The sole issue presented for resolution by the instant appeal is whether the circuit court properly interpreted W. Va. Code § 48-9-103 as precluding Tina B. from seeking custody of Z.B.S. When considering the correctness of decisions rendered by a circuit court that were based upon a family court's ruling, we apply a multifaceted review:

In reviewing a final order entered by a circuit court judge upon a review of, or upon a refusal to review, a final order of a family court judge, we review the findings of fact made by the family court judge under the clearly erroneous standard, and the application of law to the facts under an abuse of discretion standard. We review questions of law de novo.
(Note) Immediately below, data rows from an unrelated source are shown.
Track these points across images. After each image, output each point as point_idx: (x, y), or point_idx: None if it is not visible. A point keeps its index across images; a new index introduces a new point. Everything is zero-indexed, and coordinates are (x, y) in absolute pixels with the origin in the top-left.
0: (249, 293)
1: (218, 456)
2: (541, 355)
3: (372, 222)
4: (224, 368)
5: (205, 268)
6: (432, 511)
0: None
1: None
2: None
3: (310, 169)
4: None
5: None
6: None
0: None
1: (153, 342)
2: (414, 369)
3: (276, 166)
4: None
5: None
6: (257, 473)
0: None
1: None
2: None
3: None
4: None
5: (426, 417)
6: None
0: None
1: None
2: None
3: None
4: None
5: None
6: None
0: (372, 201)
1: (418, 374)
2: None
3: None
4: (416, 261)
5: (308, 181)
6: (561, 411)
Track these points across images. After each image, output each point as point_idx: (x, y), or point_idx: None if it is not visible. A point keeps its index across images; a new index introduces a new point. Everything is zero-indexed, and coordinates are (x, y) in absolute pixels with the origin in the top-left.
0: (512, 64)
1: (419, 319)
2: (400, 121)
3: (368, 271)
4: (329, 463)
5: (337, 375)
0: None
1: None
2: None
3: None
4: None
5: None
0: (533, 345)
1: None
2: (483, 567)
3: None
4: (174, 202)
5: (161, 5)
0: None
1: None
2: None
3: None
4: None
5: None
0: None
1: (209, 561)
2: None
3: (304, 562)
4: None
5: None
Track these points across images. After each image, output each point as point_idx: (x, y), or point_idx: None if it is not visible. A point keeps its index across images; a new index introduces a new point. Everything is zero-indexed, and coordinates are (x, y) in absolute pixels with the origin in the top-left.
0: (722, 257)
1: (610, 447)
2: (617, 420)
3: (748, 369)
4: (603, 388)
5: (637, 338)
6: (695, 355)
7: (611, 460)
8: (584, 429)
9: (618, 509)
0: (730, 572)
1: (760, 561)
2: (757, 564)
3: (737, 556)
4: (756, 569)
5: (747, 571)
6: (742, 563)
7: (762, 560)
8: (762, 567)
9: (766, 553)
Syl., Carr v. Hancock, 216 W.Va. 474, 607 S.E.2d 803 (2004). See also Syl. pt. 2, Lucas v. Lucas, 215 W.Va. 1, 592 S.E.2d 646 (2003) ("In reviewing challenges to findings made by a family court judge that also were adopted by a circuit court, a three-pronged standard of review is applied. Under these circumstances, a final equitable distribution order is reviewed under an abuse of discretion standard; the underlying factual findings are reviewed under a clearly erroneous standard; and questions of law and statutory interpretations are subject to ade novo review.").

Of particular relevance to the case sub judice is our specific manner of reviewing the correctness of orders determining child custody:

The exercise of discretion by a trial court in awarding custody of a minor child will not be disturbed on appeal unless that discretion has been abused; however, where the trial court's ruling does not reflect a discretionary decision but is based upon an erroneous application of the law and is clearly wrong, the ruling will be reversed on appeal.